L'indifférence politique et esthétique vis à vis de telles exigences signale la pauvreté des discours dits alternatifs.

Le 25 novembre 2014.

 

J'en ai rêvé

la municipalité de Grenoble l'a fait.

La municipalité écologiste de Grenoble a décidé de ne pas renouveler son contrat avec la groupe d'affichage et de mobilier urbain JCDecaux.

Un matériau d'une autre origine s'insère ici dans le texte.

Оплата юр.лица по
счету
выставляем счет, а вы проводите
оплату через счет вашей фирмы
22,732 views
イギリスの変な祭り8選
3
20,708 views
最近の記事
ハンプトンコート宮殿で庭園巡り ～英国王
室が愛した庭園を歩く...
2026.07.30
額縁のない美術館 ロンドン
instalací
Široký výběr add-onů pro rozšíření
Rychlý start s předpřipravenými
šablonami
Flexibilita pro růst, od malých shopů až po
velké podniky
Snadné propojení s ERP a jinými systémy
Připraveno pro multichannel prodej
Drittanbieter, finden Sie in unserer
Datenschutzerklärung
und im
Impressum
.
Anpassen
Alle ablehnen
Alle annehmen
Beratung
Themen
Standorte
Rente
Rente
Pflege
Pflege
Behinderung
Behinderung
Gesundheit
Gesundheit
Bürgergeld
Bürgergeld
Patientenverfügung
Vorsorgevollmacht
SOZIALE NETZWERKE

Cette annonce, qui était une promesse de campagne du maire, Eric Piolle, est « une première européenne pour une grande ville », explique la mairie :

« La municipalité fait le choix de libérer l'espace public grenoblois de la publicité en développant les espaces d'expression publique et ne lance pas de nouvel appel d'offre pour de l'affichage publicitaire. »


http://www.lemonde.fr/societe/article/2014/11/24/grenoble-commence-a-bannir-la-publicite-de-ses-rues_4528080_3224.html

http://www.lemonde.fr/societe/article/2014/12/02/grenoble-se-reve-en-nouveau-modele-de-la-ville-sans-publicite_4532368_3224.html

Il est à remarquer cependant que la mairie de Grenoble n'a pas osé affirmer qu'elle supprimait les panneaux JCDecaux pour les remplacer par rien. Si l'opposition à la publicité a droit de cité, le rien — la vacance des espaces — est décidément une hérésie face aux moutures diverses de l'orthodoxie. Si le protestantisme est envisageable, l'athéisme reste un scandale, un indicible, un inadmissible.

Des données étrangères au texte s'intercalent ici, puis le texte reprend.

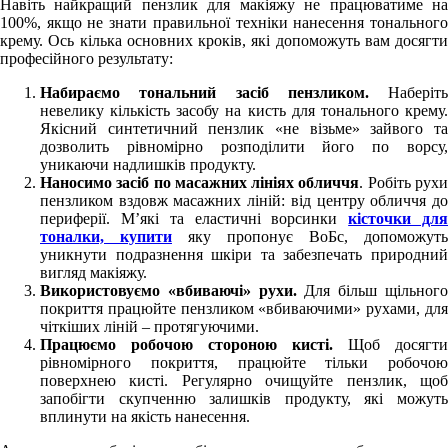
Навіть найкращий пензлик для макіяжу не працюватиме на
100%, якщо не знати правильної техніки нанесення тонального
крему. Ось кілька основних кроків, які допоможуть вам досягти
професійного результату:
Набираємо тональний засіб пензликом.
Наберіть
невелику кількість засобу на кисть для тонального крему.
Якісний синтетичний пензлик «не візьме» зайвого та
дозволить рівномірно розподілити його по ворсу,
уникаючи надлишків продукту.
Наносимо засіб по масажних лініях обличчя
. Робіть рух
пензликом вздовж масажних ліній: від центру обличчя до
периферії. М’які та еластичні ворсинки
кісточки дл
тоналки, купити
яку пропонує ВоБс, допоможуть
уникнути подразнення шкіри та забезпечать природний
вигляд макіяжу.
Використовуємо «вбиваючі» рухи.
Для більш щільног
покриття працюйте пензликом «вбиваючими» рухами, для
чіткіших ліній – протягуючими.
Працюємо робочою стороною кисті.
Щоб досягти
рівномірного покриття, працюйте тільки робочою
поверхнею кисті. Регулярно очищуйте пензлик, щоб
запобігти скупченню залишків продукту, які можуть
вплинути на якість нанесення.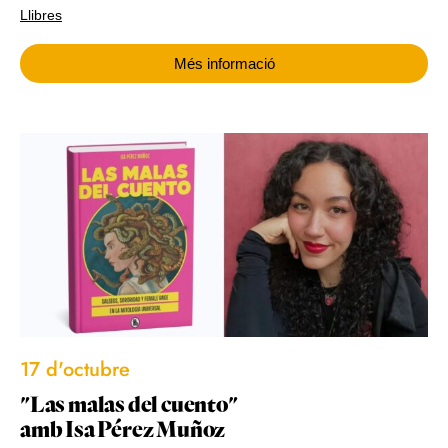
Llibres
Més informació
17 d'octubre
"Las malas del cuento"
amb Isa Pérez Muñoz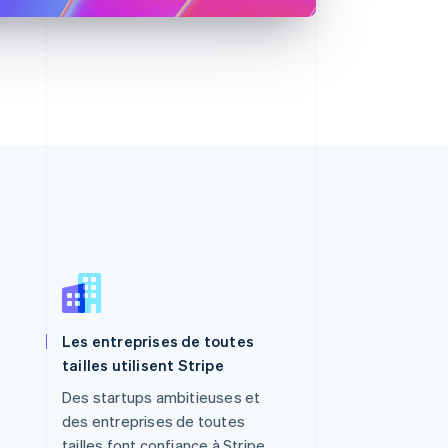
Les entreprises de toutes
R.A.S. de Hong Kong, Chine
tailles utilisent Stripe
English
简体中文
République tchèque
Des startups ambitieuses et
English
des entreprises de toutes
Roumanie
tailles font confiance à Stripe.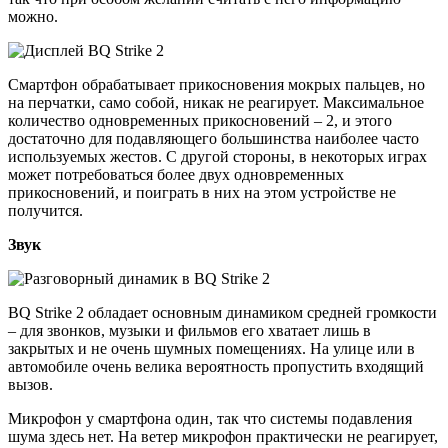
можно.
Смартфон обрабатывает прикосновения мокрых пальцев, но
на перчатки, само собой, никак не реагирует. Максимальное
количество одновременных прикосновений – 2, и этого
достаточно для подавляющего большинства наиболее часто
используемых жестов. С другой стороны, в некоторых играх
может потребоваться более двух одновременных
прикосновений, и поиграть в них на этом устройстве не
получится.
Звук
BQ Strike 2 обладает основным динамиком средней громкости
– для звонков, музыки и фильмов его хватает лишь в
закрытых и не очень шумных помещениях. На улице или в
автомобиле очень велика вероятность пропустить входящий
вызов.
Микрофон у смартфона один, так что системы подавления
шума здесь нет. На ветер микрофон практически не реагирует,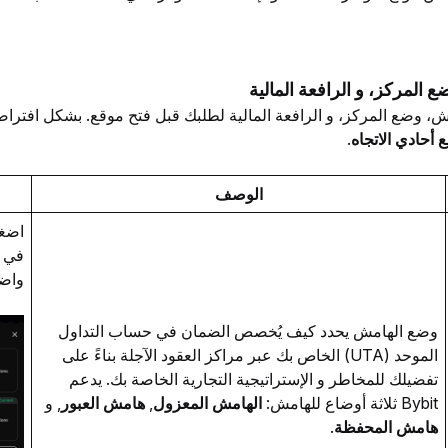
ش، وضع المركز، و الرافعة المالية لطلبك قبل فتح موقع. بشكل افتراض
أحادي الاتجاه
. 
الوصف
اضغط
واض
وضع الهامش يحدد كيف يُخصص الضمان في حساب التداول 
الموحد (UTA) الخاص بك عبر مراكز العقود الآجلة بناءً على 
تفضيلك للمخاطر و الإستراتيجية التجارية الخاصة بك. يدعم 
Bybit ثلاثة أوضاع للهامش: 
الهامش المعزول
,
 هامش العبور
, و
هامش المحفظة
.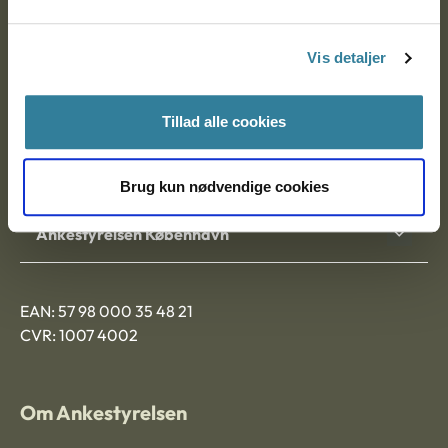
Postadresse:
Vis detaljer
Nytorv 7, 2. sal
9000 Aalborg
Tillad alle cookies
Ankestyrelsen Aalborg
Brug kun nødvendige cookies
Ankestyrelsen København
EAN: 57 98 000 35 48 21
CVR: 1007 4002
Om Ankestyrelsen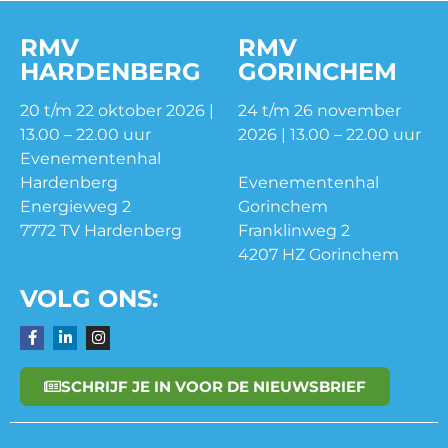
RMV
RMV
HARDENBERG
GORINCHEM
20 t/m 22 oktober 2026 |
24 t/m 26 november
13.00 – 22.00 uur
2026 | 13.00 – 22.00 uur
Evenementenhal
Hardenberg
Evenementenhal
Energieweg 2
Gorinchem
7772 TV Hardenberg
Franklinweg 2
4207 HZ Gorinchem
VOLG ONS:
SCHRIJF JE IN VOOR DE NIEUWSBRIEF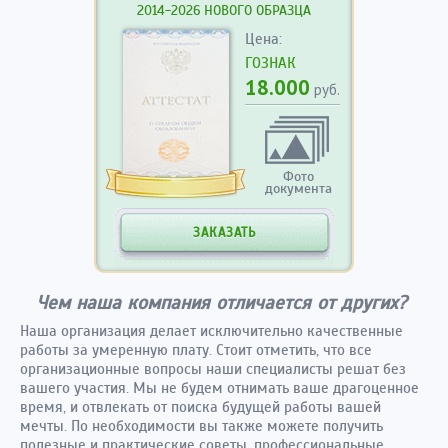
2014-2026 НОВОГО ОБРАЗЦА
Цена:
ГОЗНАК
18.000
руб.
Фото
документа
ЗАКАЗАТЬ
Чем наша компания отличается от других?
Наша организация делает исключительно качественные
работы за умеренную плату. Стоит отметить, что все
организационные вопросы наши специалисты решат без
вашего участия. Мы не будем отнимать ваше драгоценное
время, и отвлекать от поиска будущей работы вашей
мечты. По необходимости вы также можете получить
полезные и практические советы, профессиональные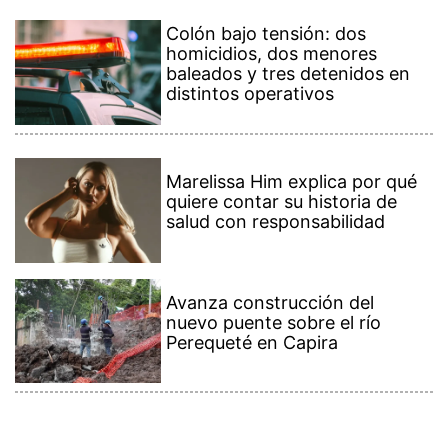
Colón bajo tensión: dos
homicidios, dos menores
baleados y tres detenidos en
distintos operativos
Marelissa Him explica por qué
quiere contar su historia de
salud con responsabilidad
Avanza construcción del
nuevo puente sobre el río
Perequeté en Capira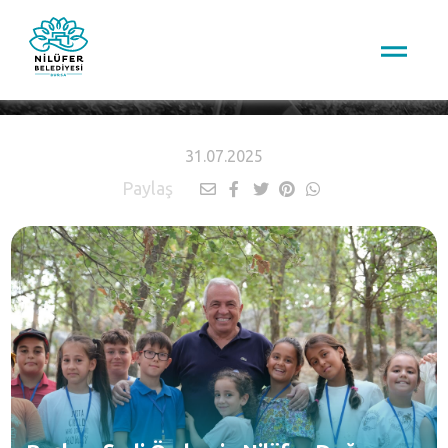
HABERLER
31.07.2025
Paylaş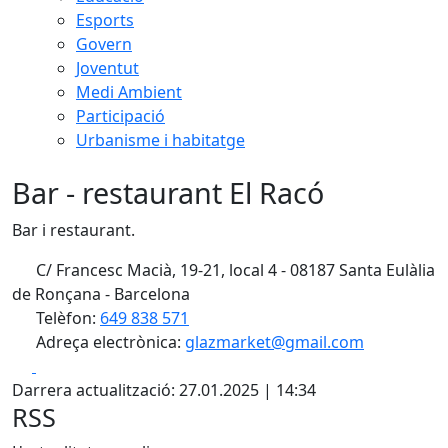
Esports
Govern
Joventut
Medi Ambient
Participació
Urbanisme i habitatge
Bar - restaurant El Racó
Bar i restaurant.
C/ Francesc Macià, 19-21, local 4 - 08187 Santa Eulàlia
de Ronçana - Barcelona
Telèfon:
649 838 571
Adreça electrònica:
glazmarket@gmail.com
Facebook
X
Darrera actualització: 27.01.2025 | 14:34
RSS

Impressions et avis divers :

« Avis des internautes : Note : par sarah26 Paris, 04/12/2013 Correct Bonnes enceintes. Très facile à utiliser en Bluetooth. Par contre, le vendeur m'a indiqué que l'on pouvait les utiliser avec des cables sans me dire lesquels....Le clignotement est parfois lassant... »
(Copié-collé du site de la Fnac)

« Pour compenser la chute de leurs revenus publicitaires, les sites multiplient le nombre et les formats des encarts. Une tendance qui exaspère de plus en plus les internautes, nombreux à se doter de logiciels de blocage de pub, et à remettre en cause un modèle économique à bout de souffle. Reportage d'Abdelhak El Idrissi. »

http://www.franceculture.fr/emission-pixel-ras-la-pub-en-ligne-2015-01-16 Pixel — France Culture

La sophistication du vice (ou la complexité des arrangements entre vice et vertu) oblige à signaler que l'émission Pixel, comme son nom l'indique, est l'une des multiples micro-émissions (durée : 2 min) dont les programmes de France Culture se sont récemment garnis. Cette pulvérisation des programmes relève indubitablement du même phénomène que l'inflation signalétique et sub-signalétique. Cette inflation est très généralement une augmentation du nombre d'éléments avec diminution de leur taille moyenne. La multiplication d'émissions ultra-courtes relève de cette anticipation des mouvements attentionnels et intentionnels dont il était question plus haut. Pour cela il est bon de conjurer les effets de durée nécessaires à l'autonomie humaine, bénéfiques à l'esprit, utiles pour laisser à la pensée le loisir de se retourner sur elle-même et sur ses objets. Il s'agit notamment d'entériner une surcharge factice de l'emploi du temps et de pressurer le temps vécu dans un esprit de rentabilité jusque dans les loisirs et le temps dit libre. Ainsi donc, cette micro-émission qui nous parle de la pollution signalétique et d'Adblock, dispositif d'autonomie, est elle-même, pour une part, un produit de la fabrique d'hétéronomie. — La micromorphose (la manie micromorphique) est dans l'air du temps. Elle fait particulièrement fureur dans les médias français et notamment ceux de Radio France. Une étude de l'évolution des stations France Inter et France Culture sous l'angle ici indiqué serait pertinente. — Je signale un ouvrage de Georges Sebbag dont le propos rejoint la thématique évoquée ici : Micro-durées (éditions La Différence).